Friday, 22 de November de 2024 ISSN 1519-7670 - Ano 24 - nº 1315

O que o futuro reserva para a imprensa

Há muitos anos, fiz cobertura de guerras para o Estado de S.Paulo com o pseudônimo de Nelson Santos. Não foi caso de preconceito, mas de interesse pessoal. Escrevia para o Jornal do Brasil, do Rio, que me pagava mais, sob meu próprio nome. Tinha a direção de Alberto Dines e era um grande matutino nacional. Não foi há tanto tempo, porém antes da televisão a cabo e da internet.

As duas cidades eram como que dois países à parte. Conto isto para explicar meus vínculos com o grande diário paulista. E expressar minhas reações ao acordo que firmou com Veja, pelo qual aparecerão juntos nas bancas sob um único preço. Para mim, é comprovação de confiança no futuro da mídia impressa. Penso na mesma linha.

◆ ◆ ◆

— OBJETIVO DECLARADO 1 —
Pode copiar, sem nenhuma alteração, o trecho do texto sobre o futuro da imprensa que vai de "As duas cidades" até "na mesma linha."?

— LISTAGEM DE DADOS —
◆ ◆ ◆

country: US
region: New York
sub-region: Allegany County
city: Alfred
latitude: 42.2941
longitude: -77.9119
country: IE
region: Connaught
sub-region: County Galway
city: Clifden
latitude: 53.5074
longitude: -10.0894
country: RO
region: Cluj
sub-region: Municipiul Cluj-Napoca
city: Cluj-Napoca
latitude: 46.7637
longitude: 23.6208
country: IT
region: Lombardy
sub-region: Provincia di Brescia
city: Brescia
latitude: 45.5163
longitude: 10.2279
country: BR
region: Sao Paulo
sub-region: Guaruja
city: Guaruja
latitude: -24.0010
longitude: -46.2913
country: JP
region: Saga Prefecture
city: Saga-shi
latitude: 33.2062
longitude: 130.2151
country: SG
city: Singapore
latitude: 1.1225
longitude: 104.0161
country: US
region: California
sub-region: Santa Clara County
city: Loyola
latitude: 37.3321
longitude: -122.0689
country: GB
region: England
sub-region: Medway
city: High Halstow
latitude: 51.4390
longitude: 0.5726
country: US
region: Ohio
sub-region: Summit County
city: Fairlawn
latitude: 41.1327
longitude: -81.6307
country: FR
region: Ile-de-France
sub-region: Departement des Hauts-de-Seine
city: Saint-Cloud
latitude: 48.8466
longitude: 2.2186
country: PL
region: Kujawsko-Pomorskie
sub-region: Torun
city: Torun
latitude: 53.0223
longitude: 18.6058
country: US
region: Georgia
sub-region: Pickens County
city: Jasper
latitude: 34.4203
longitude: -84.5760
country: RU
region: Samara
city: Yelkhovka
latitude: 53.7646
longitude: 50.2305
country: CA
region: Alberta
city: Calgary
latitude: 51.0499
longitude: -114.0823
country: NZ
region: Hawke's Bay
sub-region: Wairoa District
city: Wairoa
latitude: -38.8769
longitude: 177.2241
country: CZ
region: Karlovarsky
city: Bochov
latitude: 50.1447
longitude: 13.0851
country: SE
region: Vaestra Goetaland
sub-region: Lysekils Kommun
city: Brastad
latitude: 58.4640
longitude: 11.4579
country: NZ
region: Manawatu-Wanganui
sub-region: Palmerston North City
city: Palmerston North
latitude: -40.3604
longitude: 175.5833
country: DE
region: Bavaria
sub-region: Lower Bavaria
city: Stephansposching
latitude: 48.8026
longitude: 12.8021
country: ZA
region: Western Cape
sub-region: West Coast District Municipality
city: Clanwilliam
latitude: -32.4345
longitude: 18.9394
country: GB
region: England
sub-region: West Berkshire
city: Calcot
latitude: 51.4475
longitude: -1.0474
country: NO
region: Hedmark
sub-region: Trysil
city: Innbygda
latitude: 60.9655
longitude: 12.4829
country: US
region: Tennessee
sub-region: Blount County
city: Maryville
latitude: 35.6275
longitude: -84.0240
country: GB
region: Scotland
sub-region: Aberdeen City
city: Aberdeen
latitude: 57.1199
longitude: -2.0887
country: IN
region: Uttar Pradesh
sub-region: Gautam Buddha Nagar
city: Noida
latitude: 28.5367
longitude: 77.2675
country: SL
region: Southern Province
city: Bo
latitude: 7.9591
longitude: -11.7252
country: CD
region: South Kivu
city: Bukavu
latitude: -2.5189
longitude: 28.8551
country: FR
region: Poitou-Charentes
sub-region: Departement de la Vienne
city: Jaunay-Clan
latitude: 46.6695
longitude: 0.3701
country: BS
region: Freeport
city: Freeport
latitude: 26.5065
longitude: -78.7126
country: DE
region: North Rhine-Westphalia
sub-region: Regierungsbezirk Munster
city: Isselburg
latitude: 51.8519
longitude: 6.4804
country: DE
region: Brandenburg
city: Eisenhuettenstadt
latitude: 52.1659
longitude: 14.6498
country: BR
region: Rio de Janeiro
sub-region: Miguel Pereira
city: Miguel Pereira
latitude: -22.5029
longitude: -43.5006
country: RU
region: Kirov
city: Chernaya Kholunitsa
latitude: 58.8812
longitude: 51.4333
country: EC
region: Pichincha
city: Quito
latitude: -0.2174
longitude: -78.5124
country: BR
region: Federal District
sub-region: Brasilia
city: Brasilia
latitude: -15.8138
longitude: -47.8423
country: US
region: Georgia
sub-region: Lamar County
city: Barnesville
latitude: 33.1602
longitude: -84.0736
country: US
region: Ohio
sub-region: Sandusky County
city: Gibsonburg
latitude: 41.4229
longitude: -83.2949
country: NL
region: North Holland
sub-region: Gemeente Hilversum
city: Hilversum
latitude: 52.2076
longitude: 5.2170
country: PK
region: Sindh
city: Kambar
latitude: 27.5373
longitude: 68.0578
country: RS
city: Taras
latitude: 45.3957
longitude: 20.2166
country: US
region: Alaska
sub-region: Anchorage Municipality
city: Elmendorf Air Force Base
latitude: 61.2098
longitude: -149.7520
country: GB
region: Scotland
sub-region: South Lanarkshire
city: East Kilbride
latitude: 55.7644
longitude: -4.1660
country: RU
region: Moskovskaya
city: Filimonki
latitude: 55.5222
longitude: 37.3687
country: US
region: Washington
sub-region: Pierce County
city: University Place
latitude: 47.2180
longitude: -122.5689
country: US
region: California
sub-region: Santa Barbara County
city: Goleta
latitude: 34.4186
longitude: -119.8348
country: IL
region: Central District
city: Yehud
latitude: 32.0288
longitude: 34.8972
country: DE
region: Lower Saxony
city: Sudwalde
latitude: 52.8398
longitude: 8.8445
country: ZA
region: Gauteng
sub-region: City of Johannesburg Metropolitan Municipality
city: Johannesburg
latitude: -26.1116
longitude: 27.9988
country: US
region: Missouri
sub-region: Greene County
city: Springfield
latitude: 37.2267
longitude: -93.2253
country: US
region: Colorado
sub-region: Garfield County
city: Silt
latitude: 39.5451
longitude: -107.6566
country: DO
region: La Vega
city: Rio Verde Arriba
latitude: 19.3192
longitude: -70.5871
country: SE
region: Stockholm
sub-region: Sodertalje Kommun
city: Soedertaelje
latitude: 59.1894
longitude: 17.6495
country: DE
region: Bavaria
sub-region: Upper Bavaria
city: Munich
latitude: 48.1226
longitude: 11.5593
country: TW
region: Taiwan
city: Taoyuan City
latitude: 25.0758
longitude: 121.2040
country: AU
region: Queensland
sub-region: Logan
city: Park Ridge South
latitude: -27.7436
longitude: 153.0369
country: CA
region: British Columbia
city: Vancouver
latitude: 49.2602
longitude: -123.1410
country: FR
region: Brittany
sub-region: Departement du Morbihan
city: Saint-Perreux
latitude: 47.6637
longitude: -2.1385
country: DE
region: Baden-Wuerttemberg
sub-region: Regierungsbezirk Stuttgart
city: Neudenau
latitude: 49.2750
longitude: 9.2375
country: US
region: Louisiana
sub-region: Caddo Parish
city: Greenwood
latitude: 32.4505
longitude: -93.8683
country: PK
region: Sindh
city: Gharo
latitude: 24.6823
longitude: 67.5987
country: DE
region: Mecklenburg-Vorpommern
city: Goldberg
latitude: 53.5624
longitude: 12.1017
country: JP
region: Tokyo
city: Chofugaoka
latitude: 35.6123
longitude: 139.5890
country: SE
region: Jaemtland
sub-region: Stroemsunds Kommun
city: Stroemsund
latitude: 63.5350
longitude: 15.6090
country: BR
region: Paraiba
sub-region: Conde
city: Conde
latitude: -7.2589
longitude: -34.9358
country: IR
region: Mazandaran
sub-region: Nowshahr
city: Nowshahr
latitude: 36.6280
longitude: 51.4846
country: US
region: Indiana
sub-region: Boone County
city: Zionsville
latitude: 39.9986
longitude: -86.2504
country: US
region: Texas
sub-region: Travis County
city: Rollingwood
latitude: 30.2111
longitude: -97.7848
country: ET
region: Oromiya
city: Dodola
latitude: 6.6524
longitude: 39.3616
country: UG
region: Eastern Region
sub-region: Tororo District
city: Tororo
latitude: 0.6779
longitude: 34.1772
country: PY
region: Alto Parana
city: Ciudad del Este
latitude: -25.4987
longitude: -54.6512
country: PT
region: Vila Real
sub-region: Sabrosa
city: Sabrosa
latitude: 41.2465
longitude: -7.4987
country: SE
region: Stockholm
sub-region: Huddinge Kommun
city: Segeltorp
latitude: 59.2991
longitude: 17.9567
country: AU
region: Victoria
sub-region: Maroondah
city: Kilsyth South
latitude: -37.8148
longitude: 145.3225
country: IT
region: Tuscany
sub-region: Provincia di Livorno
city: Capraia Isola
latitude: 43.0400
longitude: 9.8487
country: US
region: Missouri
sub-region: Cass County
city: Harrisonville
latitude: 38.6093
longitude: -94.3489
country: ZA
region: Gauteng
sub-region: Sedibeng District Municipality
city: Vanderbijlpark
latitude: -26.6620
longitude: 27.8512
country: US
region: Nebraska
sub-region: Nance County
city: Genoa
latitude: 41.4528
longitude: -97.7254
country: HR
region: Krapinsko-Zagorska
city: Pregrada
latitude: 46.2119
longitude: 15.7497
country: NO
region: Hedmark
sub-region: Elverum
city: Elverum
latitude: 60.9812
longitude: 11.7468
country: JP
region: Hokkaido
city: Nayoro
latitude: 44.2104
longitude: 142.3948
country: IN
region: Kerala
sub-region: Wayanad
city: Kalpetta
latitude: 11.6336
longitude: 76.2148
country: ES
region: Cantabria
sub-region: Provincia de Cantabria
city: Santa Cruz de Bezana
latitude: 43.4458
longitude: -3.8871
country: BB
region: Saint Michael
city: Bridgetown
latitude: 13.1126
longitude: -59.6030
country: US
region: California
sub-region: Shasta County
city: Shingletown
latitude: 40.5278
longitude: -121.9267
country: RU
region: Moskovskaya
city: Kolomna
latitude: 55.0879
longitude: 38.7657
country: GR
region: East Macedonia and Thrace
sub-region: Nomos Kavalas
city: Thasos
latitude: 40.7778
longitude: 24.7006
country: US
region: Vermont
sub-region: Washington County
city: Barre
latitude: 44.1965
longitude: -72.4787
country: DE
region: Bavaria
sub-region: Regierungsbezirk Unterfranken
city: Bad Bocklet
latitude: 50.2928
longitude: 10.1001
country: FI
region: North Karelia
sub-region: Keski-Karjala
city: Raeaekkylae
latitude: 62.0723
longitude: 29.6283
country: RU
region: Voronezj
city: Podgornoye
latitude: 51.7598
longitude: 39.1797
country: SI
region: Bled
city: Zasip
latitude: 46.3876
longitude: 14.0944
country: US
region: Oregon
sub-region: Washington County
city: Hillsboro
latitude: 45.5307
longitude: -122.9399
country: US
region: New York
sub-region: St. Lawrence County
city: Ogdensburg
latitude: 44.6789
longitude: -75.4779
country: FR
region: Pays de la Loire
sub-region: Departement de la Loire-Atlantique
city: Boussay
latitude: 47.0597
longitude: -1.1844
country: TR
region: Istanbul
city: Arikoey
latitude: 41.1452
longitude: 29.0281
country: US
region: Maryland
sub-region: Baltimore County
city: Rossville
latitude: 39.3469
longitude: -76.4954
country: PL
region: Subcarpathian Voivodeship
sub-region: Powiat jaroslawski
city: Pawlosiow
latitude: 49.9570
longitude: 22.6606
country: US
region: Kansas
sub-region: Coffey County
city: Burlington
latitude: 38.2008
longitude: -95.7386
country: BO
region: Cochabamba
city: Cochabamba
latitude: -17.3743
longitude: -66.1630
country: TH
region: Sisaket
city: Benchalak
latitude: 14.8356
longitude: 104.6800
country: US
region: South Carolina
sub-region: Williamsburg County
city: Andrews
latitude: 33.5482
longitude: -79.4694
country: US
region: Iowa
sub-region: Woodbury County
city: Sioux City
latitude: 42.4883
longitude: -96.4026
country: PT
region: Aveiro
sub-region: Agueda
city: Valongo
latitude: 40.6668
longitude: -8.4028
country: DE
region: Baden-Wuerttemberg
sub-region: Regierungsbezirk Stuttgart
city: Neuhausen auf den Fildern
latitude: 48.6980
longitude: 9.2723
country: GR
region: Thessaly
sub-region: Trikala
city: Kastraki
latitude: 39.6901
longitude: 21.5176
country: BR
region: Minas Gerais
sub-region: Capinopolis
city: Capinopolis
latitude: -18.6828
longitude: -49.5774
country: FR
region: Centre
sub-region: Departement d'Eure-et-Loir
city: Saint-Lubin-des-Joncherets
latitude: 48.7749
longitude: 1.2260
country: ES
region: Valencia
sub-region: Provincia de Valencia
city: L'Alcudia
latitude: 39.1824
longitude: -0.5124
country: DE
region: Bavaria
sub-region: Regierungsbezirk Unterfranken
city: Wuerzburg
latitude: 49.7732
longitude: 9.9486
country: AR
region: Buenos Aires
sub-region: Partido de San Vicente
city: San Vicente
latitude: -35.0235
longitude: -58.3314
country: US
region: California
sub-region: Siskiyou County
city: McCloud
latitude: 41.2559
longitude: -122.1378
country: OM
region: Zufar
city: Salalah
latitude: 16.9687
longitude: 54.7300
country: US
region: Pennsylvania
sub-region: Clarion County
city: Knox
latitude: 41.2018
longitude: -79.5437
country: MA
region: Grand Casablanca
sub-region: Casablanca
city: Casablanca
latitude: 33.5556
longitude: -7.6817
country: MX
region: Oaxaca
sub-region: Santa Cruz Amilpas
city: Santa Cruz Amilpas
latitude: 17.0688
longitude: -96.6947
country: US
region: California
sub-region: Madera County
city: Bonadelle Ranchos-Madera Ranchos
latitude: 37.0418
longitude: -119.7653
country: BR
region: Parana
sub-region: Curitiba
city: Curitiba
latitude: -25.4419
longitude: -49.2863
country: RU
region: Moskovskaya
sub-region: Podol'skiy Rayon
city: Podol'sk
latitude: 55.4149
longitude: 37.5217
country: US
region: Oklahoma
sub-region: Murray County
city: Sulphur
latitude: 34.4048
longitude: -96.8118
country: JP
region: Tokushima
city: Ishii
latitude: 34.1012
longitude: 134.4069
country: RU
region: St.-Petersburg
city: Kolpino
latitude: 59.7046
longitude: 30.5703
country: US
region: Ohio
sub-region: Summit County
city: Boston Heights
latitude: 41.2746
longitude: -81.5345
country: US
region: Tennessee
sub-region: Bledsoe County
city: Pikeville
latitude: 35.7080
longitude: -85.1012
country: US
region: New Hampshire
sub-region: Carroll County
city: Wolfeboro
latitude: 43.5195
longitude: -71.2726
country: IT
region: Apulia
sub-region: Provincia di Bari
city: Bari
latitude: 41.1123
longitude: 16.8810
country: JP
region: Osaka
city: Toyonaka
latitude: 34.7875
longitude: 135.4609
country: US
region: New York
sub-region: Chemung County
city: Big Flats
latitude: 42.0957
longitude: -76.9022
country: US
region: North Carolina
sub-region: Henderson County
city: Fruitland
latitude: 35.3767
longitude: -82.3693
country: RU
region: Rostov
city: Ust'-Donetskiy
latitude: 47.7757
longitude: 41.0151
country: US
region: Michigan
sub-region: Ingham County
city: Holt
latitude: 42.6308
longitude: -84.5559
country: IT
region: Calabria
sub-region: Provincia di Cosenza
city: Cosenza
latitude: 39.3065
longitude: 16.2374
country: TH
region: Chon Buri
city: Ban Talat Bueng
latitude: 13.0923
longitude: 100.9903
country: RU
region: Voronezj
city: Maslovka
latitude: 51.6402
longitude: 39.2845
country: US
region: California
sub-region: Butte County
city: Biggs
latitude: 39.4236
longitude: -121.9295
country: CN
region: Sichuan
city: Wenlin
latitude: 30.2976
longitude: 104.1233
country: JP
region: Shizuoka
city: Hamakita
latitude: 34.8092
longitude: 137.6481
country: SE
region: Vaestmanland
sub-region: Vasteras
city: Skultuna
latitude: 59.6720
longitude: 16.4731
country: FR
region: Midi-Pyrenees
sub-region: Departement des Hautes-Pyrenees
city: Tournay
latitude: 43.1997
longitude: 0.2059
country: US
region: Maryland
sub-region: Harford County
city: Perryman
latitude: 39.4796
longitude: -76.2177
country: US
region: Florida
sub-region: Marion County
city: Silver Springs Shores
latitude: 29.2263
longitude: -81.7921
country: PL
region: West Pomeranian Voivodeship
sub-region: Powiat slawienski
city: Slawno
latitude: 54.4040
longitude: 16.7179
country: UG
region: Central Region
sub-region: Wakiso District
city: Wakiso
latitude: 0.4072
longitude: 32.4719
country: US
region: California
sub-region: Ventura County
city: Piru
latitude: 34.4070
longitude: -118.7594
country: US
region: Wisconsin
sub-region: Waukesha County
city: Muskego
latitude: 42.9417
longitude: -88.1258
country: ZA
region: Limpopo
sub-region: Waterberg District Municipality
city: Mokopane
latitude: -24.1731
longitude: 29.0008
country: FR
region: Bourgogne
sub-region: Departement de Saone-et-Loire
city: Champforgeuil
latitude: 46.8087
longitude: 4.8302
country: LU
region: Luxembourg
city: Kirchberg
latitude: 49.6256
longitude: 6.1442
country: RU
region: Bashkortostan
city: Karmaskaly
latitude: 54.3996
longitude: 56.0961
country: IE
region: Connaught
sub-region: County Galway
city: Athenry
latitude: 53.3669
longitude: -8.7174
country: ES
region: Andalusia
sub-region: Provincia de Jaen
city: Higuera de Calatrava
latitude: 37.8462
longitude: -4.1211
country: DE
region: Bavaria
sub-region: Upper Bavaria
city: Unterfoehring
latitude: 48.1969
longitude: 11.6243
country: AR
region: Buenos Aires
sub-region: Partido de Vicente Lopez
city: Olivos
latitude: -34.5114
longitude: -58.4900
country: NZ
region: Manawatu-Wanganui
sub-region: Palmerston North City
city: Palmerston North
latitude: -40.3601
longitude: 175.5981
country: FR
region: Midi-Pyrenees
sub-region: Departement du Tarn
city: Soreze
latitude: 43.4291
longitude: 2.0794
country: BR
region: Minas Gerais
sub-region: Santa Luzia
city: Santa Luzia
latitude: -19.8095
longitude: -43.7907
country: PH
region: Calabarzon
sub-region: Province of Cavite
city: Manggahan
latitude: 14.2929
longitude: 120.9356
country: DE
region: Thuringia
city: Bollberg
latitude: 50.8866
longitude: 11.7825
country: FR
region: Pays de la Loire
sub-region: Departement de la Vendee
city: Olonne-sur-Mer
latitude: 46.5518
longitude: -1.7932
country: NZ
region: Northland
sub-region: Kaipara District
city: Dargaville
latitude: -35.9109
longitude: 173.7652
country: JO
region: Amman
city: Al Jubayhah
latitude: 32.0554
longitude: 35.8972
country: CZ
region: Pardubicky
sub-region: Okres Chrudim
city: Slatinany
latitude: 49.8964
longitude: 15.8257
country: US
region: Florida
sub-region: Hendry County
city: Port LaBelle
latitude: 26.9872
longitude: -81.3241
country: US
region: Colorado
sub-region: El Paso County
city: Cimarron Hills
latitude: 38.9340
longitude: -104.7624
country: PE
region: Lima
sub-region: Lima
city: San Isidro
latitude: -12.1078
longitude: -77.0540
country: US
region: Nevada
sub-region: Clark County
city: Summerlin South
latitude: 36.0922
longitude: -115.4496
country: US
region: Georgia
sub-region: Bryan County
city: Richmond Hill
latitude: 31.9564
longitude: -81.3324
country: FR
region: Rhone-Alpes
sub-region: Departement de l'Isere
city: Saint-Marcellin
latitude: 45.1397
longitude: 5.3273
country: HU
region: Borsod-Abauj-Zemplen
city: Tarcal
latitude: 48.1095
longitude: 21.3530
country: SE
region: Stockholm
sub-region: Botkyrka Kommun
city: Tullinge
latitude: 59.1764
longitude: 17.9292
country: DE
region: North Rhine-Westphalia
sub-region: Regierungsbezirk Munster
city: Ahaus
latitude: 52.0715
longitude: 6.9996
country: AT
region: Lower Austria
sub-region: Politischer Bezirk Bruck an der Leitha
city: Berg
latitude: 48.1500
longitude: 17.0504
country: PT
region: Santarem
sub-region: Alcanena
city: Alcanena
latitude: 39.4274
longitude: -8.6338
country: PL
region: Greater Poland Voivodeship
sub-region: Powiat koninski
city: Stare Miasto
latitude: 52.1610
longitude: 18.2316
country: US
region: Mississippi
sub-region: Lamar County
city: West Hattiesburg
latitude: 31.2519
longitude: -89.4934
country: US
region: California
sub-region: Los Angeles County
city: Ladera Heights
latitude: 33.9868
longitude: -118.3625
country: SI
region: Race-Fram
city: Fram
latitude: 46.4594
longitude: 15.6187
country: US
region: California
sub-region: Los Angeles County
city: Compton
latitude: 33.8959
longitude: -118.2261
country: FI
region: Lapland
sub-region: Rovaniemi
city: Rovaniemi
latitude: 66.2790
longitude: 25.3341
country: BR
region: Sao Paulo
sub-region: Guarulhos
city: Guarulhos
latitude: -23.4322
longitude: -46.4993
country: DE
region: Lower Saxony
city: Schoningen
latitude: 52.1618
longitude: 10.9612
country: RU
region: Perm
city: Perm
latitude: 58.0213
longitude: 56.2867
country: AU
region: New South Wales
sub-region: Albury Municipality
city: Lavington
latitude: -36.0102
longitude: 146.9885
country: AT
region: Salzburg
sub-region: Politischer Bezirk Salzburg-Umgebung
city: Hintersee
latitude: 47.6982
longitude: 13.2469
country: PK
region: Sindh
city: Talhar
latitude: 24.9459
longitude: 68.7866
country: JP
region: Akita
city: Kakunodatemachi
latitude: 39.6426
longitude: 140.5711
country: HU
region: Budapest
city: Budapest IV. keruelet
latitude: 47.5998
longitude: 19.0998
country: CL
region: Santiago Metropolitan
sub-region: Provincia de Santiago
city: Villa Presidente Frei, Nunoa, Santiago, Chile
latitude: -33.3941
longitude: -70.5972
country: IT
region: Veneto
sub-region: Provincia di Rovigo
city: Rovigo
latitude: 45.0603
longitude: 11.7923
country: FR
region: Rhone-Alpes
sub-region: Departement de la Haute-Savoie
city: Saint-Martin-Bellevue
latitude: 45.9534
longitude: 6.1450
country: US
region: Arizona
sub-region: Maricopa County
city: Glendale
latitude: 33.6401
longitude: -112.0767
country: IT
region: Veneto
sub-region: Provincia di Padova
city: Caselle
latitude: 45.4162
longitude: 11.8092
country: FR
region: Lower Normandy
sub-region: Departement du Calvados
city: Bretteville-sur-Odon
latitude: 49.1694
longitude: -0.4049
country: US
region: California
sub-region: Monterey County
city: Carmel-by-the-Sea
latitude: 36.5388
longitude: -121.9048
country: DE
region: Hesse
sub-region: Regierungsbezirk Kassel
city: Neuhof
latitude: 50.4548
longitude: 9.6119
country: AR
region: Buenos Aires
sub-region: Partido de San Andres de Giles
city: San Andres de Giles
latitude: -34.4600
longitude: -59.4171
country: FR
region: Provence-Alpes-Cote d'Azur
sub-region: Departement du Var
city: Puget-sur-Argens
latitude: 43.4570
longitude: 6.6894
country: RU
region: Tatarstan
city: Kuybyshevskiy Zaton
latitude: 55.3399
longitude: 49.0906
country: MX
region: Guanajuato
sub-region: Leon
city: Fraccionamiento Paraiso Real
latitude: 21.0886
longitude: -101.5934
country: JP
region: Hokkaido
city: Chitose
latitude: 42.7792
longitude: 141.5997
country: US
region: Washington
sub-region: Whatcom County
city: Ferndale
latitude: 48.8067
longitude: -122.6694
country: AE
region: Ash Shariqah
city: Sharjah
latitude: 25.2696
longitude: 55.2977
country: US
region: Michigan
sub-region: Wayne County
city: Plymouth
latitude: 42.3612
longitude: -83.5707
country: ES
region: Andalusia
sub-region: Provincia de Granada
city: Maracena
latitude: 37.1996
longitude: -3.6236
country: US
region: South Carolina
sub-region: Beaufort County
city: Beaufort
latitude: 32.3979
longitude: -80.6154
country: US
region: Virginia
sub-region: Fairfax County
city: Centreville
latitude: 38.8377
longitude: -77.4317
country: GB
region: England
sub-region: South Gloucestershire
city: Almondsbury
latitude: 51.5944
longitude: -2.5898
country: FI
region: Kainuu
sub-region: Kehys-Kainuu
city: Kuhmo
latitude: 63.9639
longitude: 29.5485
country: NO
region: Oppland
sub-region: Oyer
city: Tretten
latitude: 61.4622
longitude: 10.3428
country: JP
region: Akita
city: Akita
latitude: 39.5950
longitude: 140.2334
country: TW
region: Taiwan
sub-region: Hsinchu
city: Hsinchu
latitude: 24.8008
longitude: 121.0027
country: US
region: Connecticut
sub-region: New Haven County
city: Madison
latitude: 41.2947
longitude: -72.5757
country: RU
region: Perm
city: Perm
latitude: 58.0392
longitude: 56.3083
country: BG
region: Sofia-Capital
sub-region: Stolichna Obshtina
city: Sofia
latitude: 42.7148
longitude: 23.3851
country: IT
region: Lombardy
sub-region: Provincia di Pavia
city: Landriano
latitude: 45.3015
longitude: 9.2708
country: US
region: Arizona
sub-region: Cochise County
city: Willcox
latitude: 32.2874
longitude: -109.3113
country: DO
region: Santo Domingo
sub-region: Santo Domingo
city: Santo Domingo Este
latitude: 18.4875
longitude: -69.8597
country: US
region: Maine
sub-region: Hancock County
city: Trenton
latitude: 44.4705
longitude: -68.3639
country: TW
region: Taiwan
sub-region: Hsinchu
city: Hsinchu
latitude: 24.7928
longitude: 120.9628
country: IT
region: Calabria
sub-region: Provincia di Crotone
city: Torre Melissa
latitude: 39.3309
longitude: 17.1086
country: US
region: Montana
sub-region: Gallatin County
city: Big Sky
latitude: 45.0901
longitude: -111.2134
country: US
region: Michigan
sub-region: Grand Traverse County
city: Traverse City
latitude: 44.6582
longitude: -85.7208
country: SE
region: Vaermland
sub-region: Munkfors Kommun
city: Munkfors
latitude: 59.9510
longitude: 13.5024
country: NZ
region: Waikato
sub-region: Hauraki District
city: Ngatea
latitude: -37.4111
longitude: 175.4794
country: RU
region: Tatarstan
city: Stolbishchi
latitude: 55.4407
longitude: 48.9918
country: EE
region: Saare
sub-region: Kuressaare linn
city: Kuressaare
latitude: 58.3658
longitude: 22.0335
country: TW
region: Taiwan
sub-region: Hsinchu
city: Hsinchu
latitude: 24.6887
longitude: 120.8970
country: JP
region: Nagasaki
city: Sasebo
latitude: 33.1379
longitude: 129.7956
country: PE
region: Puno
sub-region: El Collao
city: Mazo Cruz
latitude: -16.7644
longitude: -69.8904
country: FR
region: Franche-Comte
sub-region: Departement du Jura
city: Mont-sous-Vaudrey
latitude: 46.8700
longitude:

◆ ◆ ◆

— OBJETIVO DECLARADO 2 —
Pode organizar em uma tabela Markdown o trecho dos registros que vai da linha que contém "latitude: 53.5624" até a linha que contém "latitude: 44.2104", incluindo as duas? Use as colunas Nº, com a numeração de cada linha, e Linha, e deixe de fora as linhas em branco.

— RESULTADO CORRETO 1 —
As duas cidades eram como que dois países à parte. Conto isto para explicar meus vínculos com o grande diário paulista. E expressar minhas reações ao acordo que firmou com Veja, pelo qual aparecerão juntos nas bancas sob um único preço. Para mim, é comprovação de confiança no futuro da mídia impressa. Penso na mesma linha.

— RESULTADO CORRETO 2 —
| Nº | Linha |
|---|---|
| 1 | latitude: 53.5624 |
| 2 | longitude: 12.1017 |
| 3 | country: JP |
| 4 | region: Tokyo |
| 5 | city: Chofugaoka |
| 6 | latitude: 35.6123 |
| 7 | longitude: 139.5890 |
| 8 | country: SE |
| 9 | region: Jaemtland |
| 10 | sub-region: Stroemsunds Kommun |
| 11 | city: Stroemsund |
| 12 | latitude: 63.5350 |
| 13 | longitude: 15.6090 |
| 14 | country: BR |
| 15 | region: Paraiba |
| 16 | sub-region: Conde |
| 17 | city: Conde |
| 18 | latitude: -7.2589 |
| 19 | longitude: -34.9358 |
| 20 | country: IR |
| 21 | region: Mazandaran |
| 22 | sub-region: Nowshahr |
| 23 | city: Nowshahr |
| 24 | latitude: 36.6280 |
| 25 | longitude: 51.4846 |
| 26 | country: US |
| 27 | region: Indiana |
| 28 | sub-region: Boone County |
| 29 | city: Zionsville |
| 30 | latitude: 39.9986 |
| 31 | longitude: -86.2504 |
| 32 | country: US |
| 33 | region: Texas |
| 34 | sub-region: Travis County |
| 35 | city: Rollingwood |
| 36 | latitude: 30.2111 |
| 37 | longitude: -97.7848 |
| 38 | country: ET |
| 39 | region: Oromiya |
| 40 | city: Dodola |
| 41 | latitude: 6.6524 |
| 42 | longitude: 39.3616 |
| 43 | country: UG |
| 44 | region: Eastern Region |
| 45 | sub-region: Tororo District |
| 46 | city: Tororo |
| 47 | latitude: 0.6779 |
| 48 | longitude: 34.1772 |
| 49 | country: PY |
| 50 | region: Alto Parana |
| 51 | city: Ciudad del Este |
| 52 | latitude: -25.4987 |
| 53 | longitude: -54.6512 |
| 54 | country: PT |
| 55 | region: Vila Real |
| 56 | sub-region: Sabrosa |
| 57 | city: Sabrosa |
| 58 | latitude: 41.2465 |
| 59 | longitude: -7.4987 |
| 60 | country: SE |
| 61 | region: Stockholm |
| 62 | sub-region: Huddinge Kommun |
| 63 | city: Segeltorp |
| 64 | latitude: 59.2991 |
| 65 | longitude: 17.9567 |
| 66 | country: AU |
| 67 | region: Victoria |
| 68 | sub-region: Maroondah |
| 69 | city: Kilsyth South |
| 70 | latitude: -37.8148 |
| 71 | longitude: 145.3225 |
| 72 | country: IT |
| 73 | region: Tuscany |
| 74 | sub-region: Provincia di Livorno |
| 75 | city: Capraia Isola |
| 76 | latitude: 43.0400 |
| 77 | longitude: 9.8487 |
| 78 | country: US |
| 79 | region: Missouri |
| 80 | sub-region: Cass County |
| 81 | city: Harrisonville |
| 82 | latitude: 38.6093 |
| 83 | longitude: -94.3489 |
| 84 | country: ZA |
| 85 | region: Gauteng |
| 86 | sub-region: Sedibeng District Municipality |
| 87 | city: Vanderbijlpark |
| 88 | latitude: -26.6620 |
| 89 | longitude: 27.8512 |
| 90 | country: US |
| 91 | region: Nebraska |
| 92 | sub-region: Nance County |
| 93 | city: Genoa |
| 94 | latitude: 41.4528 |
| 95 | longitude: -97.7254 |
| 96 | country: HR |
| 97 | region: Krapinsko-Zagorska |
| 98 | city: Pregrada |
| 99 | latitude: 46.2119 |
| 100 | longitude: 15.7497 |
| 101 | country: NO |
| 102 | region: Hedmark |
| 103 | sub-region: Elverum |
| 104 | city: Elverum |
| 105 | latitude: 60.9812 |
| 106 | longitude: 11.7468 |
| 107 | country: JP |
| 108 | region: Hokkaido |
| 109 | city: Nayoro |
| 110 | latitude: 44.2104 |